Murat Çelik
(Vatan - 17 şubat 2012)
Birand, Akar’a bir cevap vermeli
Rıdvan Akar, CNN Türk’te yayına giren 28 Şubat Belgeseli ile ilgili bir yazı yazdı birkaç gün önce.
Daha doğrusu yıllarca birlikte çalıştığı Mehmet Ali Birand hakkındaydı kaleme aldığı yazı.
Birand’ın adını vermemeyi tercih etmiş Rıdvan. Bence doğrudan, isim vererek yazmalıydı ama kendi tercihi elbette... “Patron” diye anmış yazısı boyunca hedefine yerleştirdiği kişiyi.

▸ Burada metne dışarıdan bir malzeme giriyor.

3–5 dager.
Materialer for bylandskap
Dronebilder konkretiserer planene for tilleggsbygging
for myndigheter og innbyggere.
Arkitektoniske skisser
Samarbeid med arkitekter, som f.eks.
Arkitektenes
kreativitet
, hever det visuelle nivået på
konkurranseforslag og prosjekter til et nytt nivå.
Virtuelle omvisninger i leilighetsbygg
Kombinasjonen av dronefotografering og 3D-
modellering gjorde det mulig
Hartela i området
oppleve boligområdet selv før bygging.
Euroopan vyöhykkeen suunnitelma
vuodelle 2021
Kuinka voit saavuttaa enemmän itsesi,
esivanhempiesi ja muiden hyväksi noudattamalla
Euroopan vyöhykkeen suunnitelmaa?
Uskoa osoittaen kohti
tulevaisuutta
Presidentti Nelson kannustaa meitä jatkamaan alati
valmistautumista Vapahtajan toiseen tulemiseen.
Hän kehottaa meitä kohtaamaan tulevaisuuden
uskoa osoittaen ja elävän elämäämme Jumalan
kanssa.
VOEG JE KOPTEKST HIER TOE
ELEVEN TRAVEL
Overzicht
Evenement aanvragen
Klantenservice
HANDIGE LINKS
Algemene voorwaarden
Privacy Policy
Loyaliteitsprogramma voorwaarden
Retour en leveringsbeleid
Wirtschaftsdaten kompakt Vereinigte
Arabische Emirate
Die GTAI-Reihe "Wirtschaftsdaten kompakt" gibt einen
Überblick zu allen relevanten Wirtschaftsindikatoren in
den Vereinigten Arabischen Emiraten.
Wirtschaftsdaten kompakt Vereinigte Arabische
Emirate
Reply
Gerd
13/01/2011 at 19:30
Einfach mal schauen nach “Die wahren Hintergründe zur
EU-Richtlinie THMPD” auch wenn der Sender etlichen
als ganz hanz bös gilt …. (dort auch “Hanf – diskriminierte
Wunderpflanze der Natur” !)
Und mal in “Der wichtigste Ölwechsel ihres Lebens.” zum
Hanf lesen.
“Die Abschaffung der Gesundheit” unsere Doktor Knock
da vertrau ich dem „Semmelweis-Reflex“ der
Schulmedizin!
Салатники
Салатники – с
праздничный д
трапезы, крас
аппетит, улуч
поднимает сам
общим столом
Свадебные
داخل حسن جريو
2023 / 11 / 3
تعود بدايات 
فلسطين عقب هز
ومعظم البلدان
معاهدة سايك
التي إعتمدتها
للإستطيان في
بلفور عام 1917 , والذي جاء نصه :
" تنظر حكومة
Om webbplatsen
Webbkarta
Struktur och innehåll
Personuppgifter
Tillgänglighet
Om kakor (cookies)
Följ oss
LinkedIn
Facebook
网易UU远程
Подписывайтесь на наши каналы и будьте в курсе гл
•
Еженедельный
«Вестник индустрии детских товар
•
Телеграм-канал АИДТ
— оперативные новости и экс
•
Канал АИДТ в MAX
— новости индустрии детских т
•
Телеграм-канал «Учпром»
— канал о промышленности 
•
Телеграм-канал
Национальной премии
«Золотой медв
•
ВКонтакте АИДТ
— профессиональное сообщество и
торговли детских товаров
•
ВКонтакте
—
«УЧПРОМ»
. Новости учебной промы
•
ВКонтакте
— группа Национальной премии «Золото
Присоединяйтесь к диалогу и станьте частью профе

Detaya girmeyeceğim... Zaten yazının son bölümüne baktığınızda gerek de yok ayrıntı vermeye:
“... O belgesele ter akıtanların hakkı artık beklemez. Sustukça muhatabınızın cüreti artmış, sizi ‘uysal koyun’ sanmıştır. Yapılanın adını koyarsınız. Bu bir emek ..rsızlığıdır.
Pardon! Kelimeyi tamamlamayı unutmuşum. Okuyucu da ‘bu noktalar ne ola ki hırlı mıdır, hırsız mıdır’ diye merak edebilir. ‘A’ ekleyecektim. Yapılanın adı EMEK A’RSIZLIĞIDIR...”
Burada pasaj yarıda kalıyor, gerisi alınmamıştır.